TASK PROMPT: Swap "Compartir" for "Share" in the lines starting with the line with "NAGANO CÓ SÂN BAY QUỐC TẾ KHÔNG?" and going on through the line with "Anmelden oder registrieren", changing nothing else. Give back only those lines, without the pictures.

Page images and their extracted text:
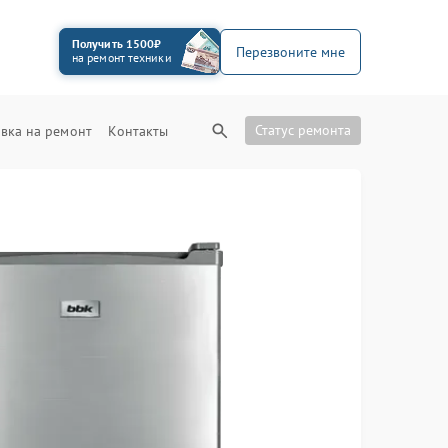
Получить 1500₽
Перезвоните мне
на ремонт техники
Статус ремонта
вка на ремонт
Контакты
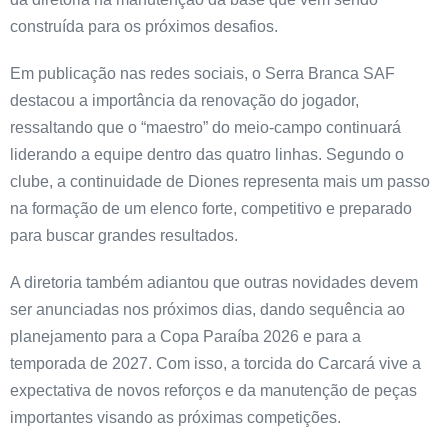
construída para os próximos desafios.
Em publicação nas redes sociais, o Serra Branca SAF
destacou a importância da renovação do jogador,
ressaltando que o “maestro” do meio-campo continuará
liderando a equipe dentro das quatro linhas. Segundo o
clube, a continuidade de Diones representa mais um passo
na formação de um elenco forte, competitivo e preparado
para buscar grandes resultados.
A diretoria também adiantou que outras novidades devem
ser anunciadas nos próximos dias, dando sequência ao
planejamento para a Copa Paraíba 2026 e para a
temporada de 2027. Com isso, a torcida do Carcará vive a
expectativa de novos reforços e da manutenção de peças
importantes visando as próximas competições.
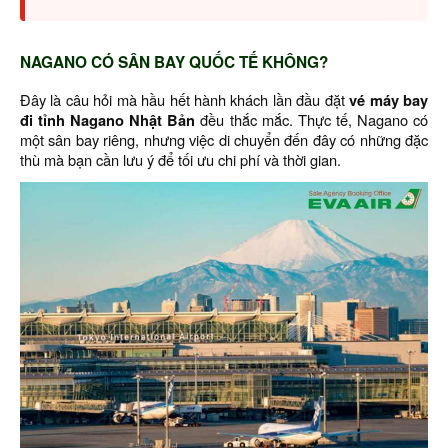
NAGANO CÓ SÂN BAY QUỐC TẾ KHÔNG?
Đây là câu hỏi mà hầu hết hành khách lần đầu đặt
vé máy bay
đi tỉnh Nagano Nhật Bản
đều thắc mắc. Thực tế, Nagano có
một sân bay riêng, nhưng việc di chuyển đến đây có những đặc
thù mà bạn cần lưu ý để tối ưu chi phí và thời gian.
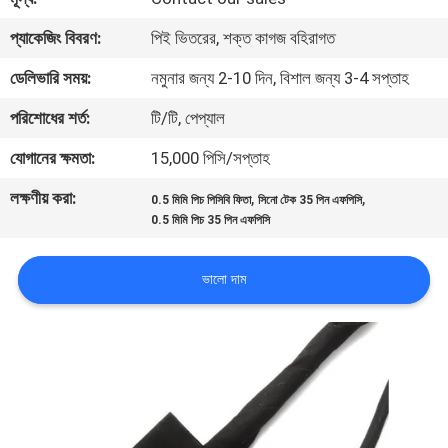
প্যাকেজিং বিবরণ:
পিই ভিতরের, শক্ত কাগজ বহিরাগত
গুণমান
ডেলিভারি সময়:
নমুনার জন্য 2-10 দিন, বিশাল জন্য 3-4 সপ্তাহ
নিয়ন্ত্রণ
পরিশোধের শর্ত:
টি/টি, পেপ্যাল
আমাদের
যোগানের ক্ষমতা:
15,000 পিসি/সপ্তাহ
সাথে
লক্ষণীয় করা:
,
,
0.5 মিমি পিচ পিসিবি ফিতা
সিনো টেক 35 পিন এফপিসি
যোগাযোগ
0.5 মিমি পিচ 35 পিন এফপিসি
খবর
ভালো দাম
মামলা
একটি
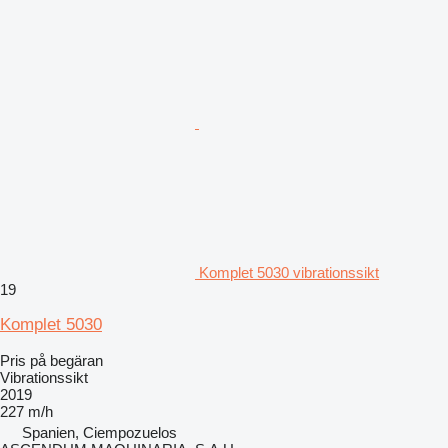
Komplet 5030 vibrationssikt
19
Komplet 5030
Pris på begäran
Vibrationssikt
2019
227 m/h
Spanien, Ciempozuelos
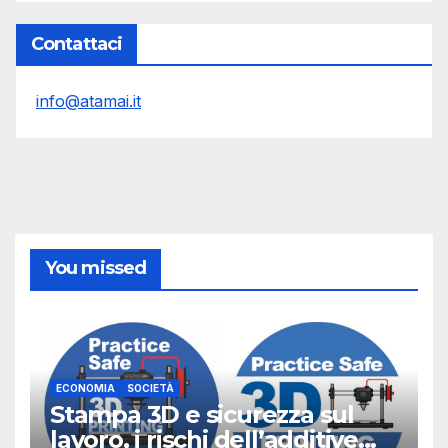
Contattaci
info@atamai.it
You missed
ECONOMIA
SOCIETÀ
Stampa 3D e sicurezza sul
lavoro, i rischi dell’additive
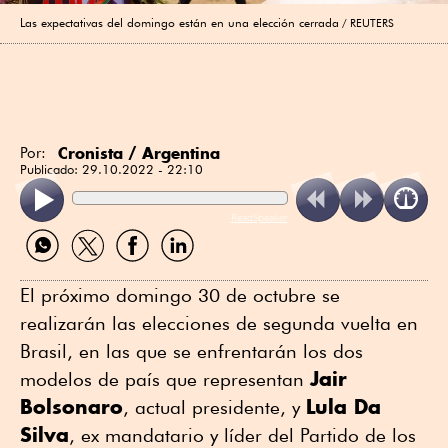
Las expectativas del domingo están en una elección cerrada
REUTERS
Cronista / Argentina
Por:
Publicado:
29.10.2022 - 22:10
ReadSpeaker
Compartir
Compartir
Compartir
Compartir
por
por
por
por
WhatsApp
Twitter
Facebook
Linkedin
El próximo domingo 30 de octubre se
realizarán las elecciones de segunda vuelta en
Brasil, en las que se enfrentarán los dos
Jair
modelos de país que representan
Bolsonaro
Lula Da
, actual presidente, y
Silva
, ex mandatario y líder del Partido de los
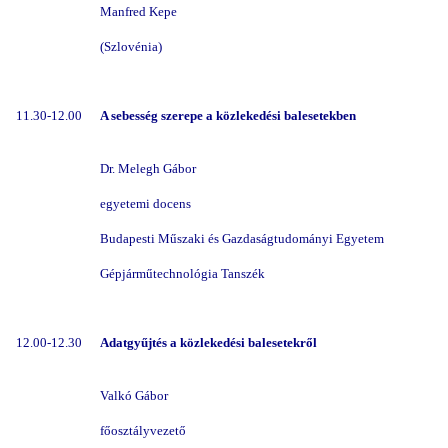
Manfred Kepe
(Szlovénia)
11.30-12.00
A sebesség szerepe a közlekedési balesetekben
Dr. Melegh Gábor
egyetemi docens
Budapesti Műszaki és Gazdaságtudományi Egyetem
Gépjárműtechnológia Tanszék
12.00-12.30
Adatgyűjtés a közlekedési balesetekről
Valkó Gábor
főosztályvezető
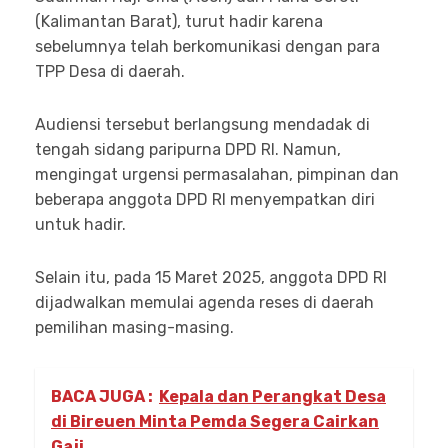
(Kalimantan Barat), turut hadir karena
sebelumnya telah berkomunikasi dengan para
TPP Desa di daerah.
Audiensi tersebut berlangsung mendadak di
tengah sidang paripurna DPD RI. Namun,
mengingat urgensi permasalahan, pimpinan dan
beberapa anggota DPD RI menyempatkan diri
untuk hadir.
Selain itu, pada 15 Maret 2025, anggota DPD RI
dijadwalkan memulai agenda reses di daerah
pemilihan masing-masing.
BACA JUGA :
Kepala dan Perangkat Desa
di Bireuen Minta Pemda Segera Cairkan
Gaji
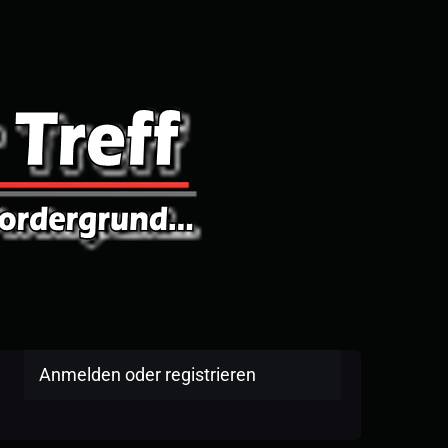
Anmelden oder registrieren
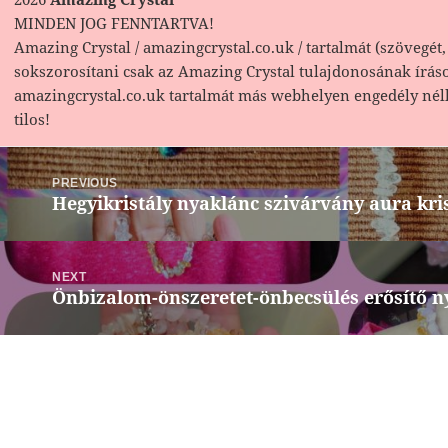
MINDEN JOG FENNTARTVA!
Amazing Crystal / amazingcrystal.co.uk / tartalmát (szövegét, 
sokszorosítani csak az Amazing Crystal tulajdonosának írás
amazingcrystal.co.uk tartalmát más webhelyen engedély nél
tilos!
Bejegyzés
navigáció
PREVIOUS
Hegyikristály nyaklánc szivárvány aura kris
Previous
post:
NEXT
Önbizalom-önszeretet-önbecsülés erősítő n
Next
post:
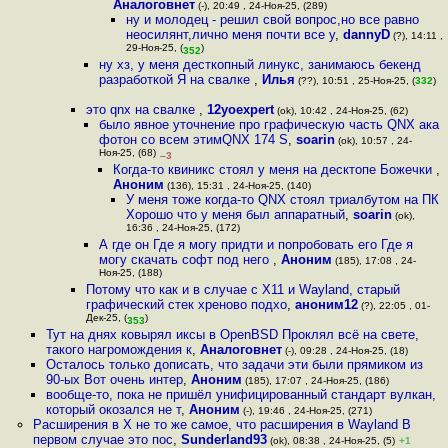
Аналоговнет
(-), 20:49 , 24-Ноя-25, (289)
ну и молодец - решил свой вопрос,но все равно
неосилянт,лично меня почти все у
,
dannyD
(?), 14:11 ,
29-Ноя-25, (
)
352
ну хз, у меня десткопный линукс, занимаюсь бекенд
разработкой Я на свалке
,
Илья
(??), 10:51 , 25-Ноя-25, (
332
)
это qnx на свалке
,
12yoexpert
(ok), 10:42 , 24-Ноя-25, (62)
было явное уточнение про графическую часть QNX ака
фотон со всем этимQNX 174 S
,
soarin
(ok), 10:57 , 24-
Ноя-25, (68)
–3
Когда-то квиникс стоял у меня на десктопе Божечки
,
Аноним
(136), 15:31 , 24-Ноя-25, (140)
У меня тоже когда-то QNX стоял триалбутом на ПК
Хорошо что у меня был аппаратный
,
soarin
(ok),
16:36 , 24-Ноя-25, (172)
А где он Где я могу придти и попробовать его Где я
могу скачать софт под него
,
Аноним
(185), 17:08 , 24-
Ноя-25, (188)
Потому что как и в случае с X11 и Wayland, старый
графический стек хреново подхо
,
аноним12
(?), 22:05 , 01-
Дек-25, (
)
353
Тут на днях ковырял иксы в OpenBSD Проклял всё на свете,
такого нагромождения к
,
Аналоговнет
(-), 09:28 , 24-Ноя-25, (18)
Осталось только дописать, что задачи эти были прямиком из
90-ых Вот очень интер
,
Аноним
(185), 17:07 , 24-Ноя-25, (186)
вообще-то, пока не пришёл унифицированный стандарт вулкан,
который окозался не т
,
Аноним
(-), 19:46 , 24-Ноя-25, (271)
Расширения в X не то же самое, что расширения в Wayland В
первом случае это пос
,
Sunderland93
(ok), 08:38 , 24-Ноя-25, (5)
+1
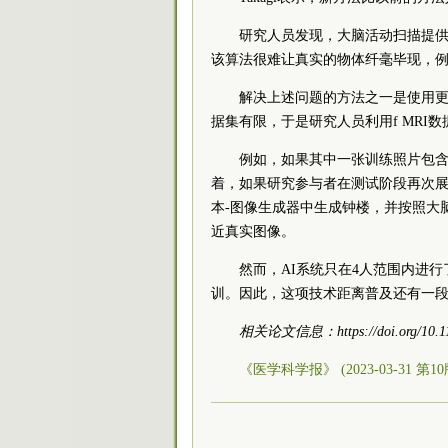
研究人员发现，大脑活动扫描提
该算法很难让真实的物体纤毫毕现，
解决上述问题的方法之一是使用更
据集有限，于是研究人员利用f MRI
例如，如果其中一张训练照片包
着，如果研究参与者在测试阶段再次展
本-图像生成器中生成钟楼，并按照大
近真实图像。
然而，AI系统只在4人范围内进
训。因此，这项技术距离普及还有一
相关论文信息：https://doi.org/10.110
《医学科学报》 (2023-03-31 第1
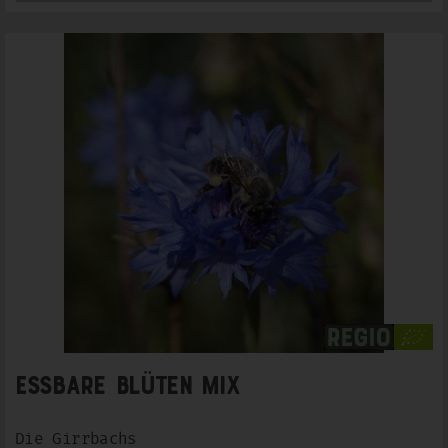
Essbare Blüten Mix
Die Girrbachs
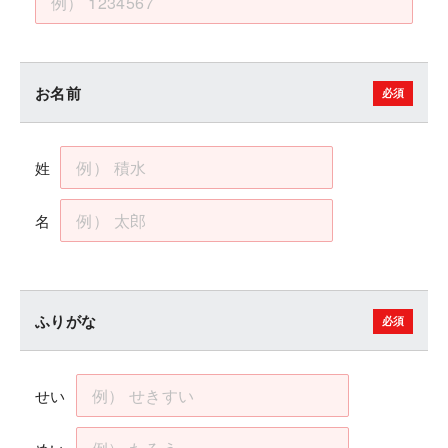
お名前
姓
名
ふりがな
せい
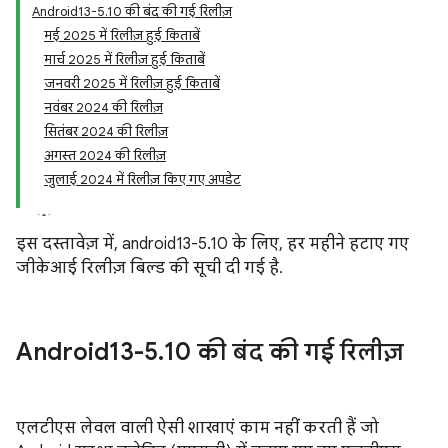
Android13-5.10 की बंद की गई रिलीज़
मई 2025 में रिलीज़ हुई किताबें
मार्च 2025 में रिलीज़ हुई किताबें
जनवरी 2025 में रिलीज़ हुई किताबें
नवंबर 2024 की रिलीज़
सितंबर 2024 की रिलीज़
अगस्त 2024 की रिलीज़
जुलाई 2024 में रिलीज़ किए गए अपडेट
इस दस्तावेज़ में, android13-5.10 के लिए, हर महीने हटाए गए
जीकेआई रिलीज़ बिल्ड की सूची दी गई है.
Android13-5
.
10 की बंद की गई रिलीज़
एलटीएस लेवल वाली ऐसी शाखाएं काम नहीं करती हैं जो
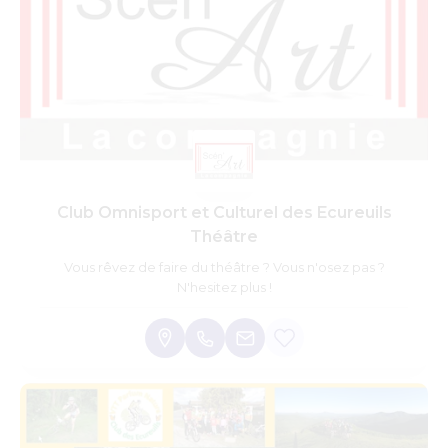
Club Omnisport et Culturel des Ecureuils
Théâtre
Vous rêvez de faire du théâtre ? Vous n'osez pas ?
N'hesitez plus !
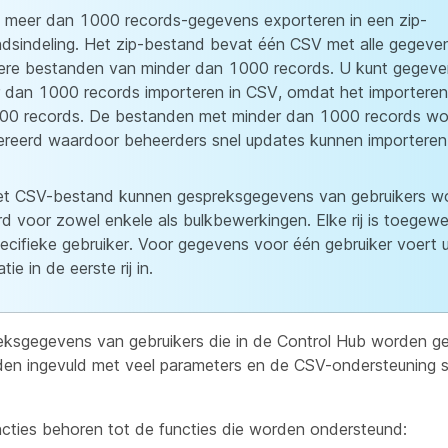
 meer dan 1000 records-gegevens exporteren in een zip-
dsindeling. Het zip-bestand bevat één CSV met alle gegeve
re bestanden van minder dan 1000 records. U kunt gegeve
 dan 1000 records importeren in CSV, omdat het importeren
000 records. De bestanden met minder dan 1000 records w
reerd waardoor beheerders snel updates kunnen importeren
et CSV-bestand kunnen gespreksgegevens van gebruikers w
d voor zowel enkele als bulkbewerkingen. Elke rij is toegew
ecifieke gebruiker. Voor gegevens voor één gebruiker voert 
tie in de eerste rij in.
eksgegevens van gebruikers die in de Control Hub worden 
en ingevuld met veel parameters en de CSV-ondersteuning st
cties behoren tot de functies die worden ondersteund:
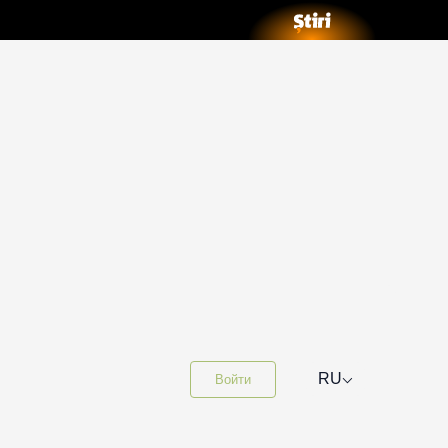
⌵
RU
Войти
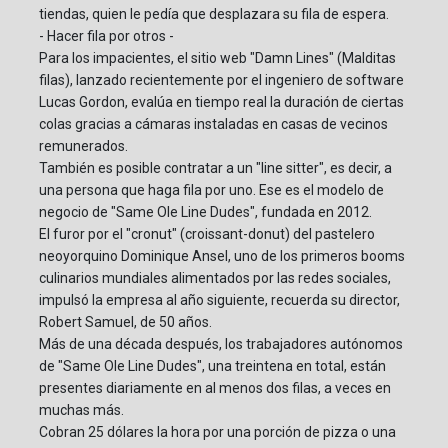
tiendas, quien le pedía que desplazara su fila de espera.
- Hacer fila por otros -
Para los impacientes, el sitio web "Damn Lines" (Malditas
filas), lanzado recientemente por el ingeniero de software
Lucas Gordon, evalúa en tiempo real la duración de ciertas
colas gracias a cámaras instaladas en casas de vecinos
remunerados.
También es posible contratar a un "line sitter", es decir, a
una persona que haga fila por uno. Ese es el modelo de
negocio de "Same Ole Line Dudes", fundada en 2012.
El furor por el "cronut" (croissant-donut) del pastelero
neoyorquino Dominique Ansel, uno de los primeros booms
culinarios mundiales alimentados por las redes sociales,
impulsó la empresa al año siguiente, recuerda su director,
Robert Samuel, de 50 años.
Más de una década después, los trabajadores autónomos
de "Same Ole Line Dudes", una treintena en total, están
presentes diariamente en al menos dos filas, a veces en
muchas más.
Cobran 25 dólares la hora por una porción de pizza o una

RESPONSE TO THIS TASK:
NAGANO CÓ SÂN BAY QUỐC TẾ KHÔNG?
Đây là câu hỏi mà hầu hết hành khách lần đầu đặt
vé máy bay
đi tỉnh Nagano Nhật Bản
đều thắc mắc. Thực tế, Nagano có
một sân bay riêng, nhưng việc di chuyển đến đây có những đặc
thù mà bạn cần lưu ý để tối ưu chi phí và thời gian.
প্যাকেজিং বিবরণ:
পিই ভিতরের, শক্ত কাগজ বহিরাগত
গুণমান
ডেলিভারি সময়:
নমুনার জন্য 2-10 দিন, বিশাল জন্য 3-4 সপ্তাহ
নিয়ন্ত্রণ
পরিশোধের শর্ত:
টি/টি, পেপ্যাল
আমাদের
যোগানের ক্ষমতা:
15,000 পিসি/সপ্তাহ
সাথে
লক্ষণীয় করা:
,
,
0.5 মিমি পিচ পিসিবি ফিতা
সিনো টেক 35 পিন এফপিসি
যোগাযোগ
0.5 মিমি পিচ 35 পিন এফপিসি
খবর
ভালো দাম
মামলা
একটি
Komplet 5030 vibrationssikt
19
Komplet 5030
Pris på begäran
Vibrationssikt
2019
227 m/h
Spanien, Ciempozuelos
Contattaci
info@atamai.it
You missed
ECONOMIA
SOCIETÀ
Stampa 3D e sicurezza sul
lavoro, i rischi dell’additive
Las expectativas del domingo están en una elección cerrada
REUTERS
Cronista / Argentina
Por:
Publicado:
29.10.2022 - 22:10
ReadSpeaker
Share
Share
Share
Share
por
por
por
por
WhatsApp
Twitter
Facebook
Linkedin
El próximo domingo 30 de octubre se
realizarán las elecciones de segunda vuelta en
Brasil, en las que se enfrentarán los dos
Jair
modelos de país que representan
Bolsonaro
Lula Da
, actual presidente, y
Silva
, ex mandatario y líder del Partido de los
Manfred Kepe
(Szlovénia)
11.30-12.00
A sebesség szerepe a közlekedési balesetekben
Dr. Melegh Gábor
egyetemi docens
Budapesti Műszaki és Gazdaságtudományi Egyetem
Gépjárműtechnológia Tanszék
12.00-12.30
Adatgyűjtés a közlekedési balesetekről
Valkó Gábor
főosztályvezető
(Kalimantan Barat), turut hadir karena
sebelumnya telah berkomunikasi dengan para
TPP Desa di daerah.
Audiensi tersebut berlangsung mendadak di
tengah sidang paripurna DPD RI. Namun,
mengingat urgensi permasalahan, pimpinan dan
beberapa anggota DPD RI menyempatkan diri
untuk hadir.
Selain itu, pada 15 Maret 2025, anggota DPD RI
dijadwalkan memulai agenda reses di daerah
pemilihan masing-masing.
BACA JUGA :
Kepala dan Perangkat Desa
di Bireuen Minta Pemda Segera Cairkan
Gaji
Anmelden oder registrieren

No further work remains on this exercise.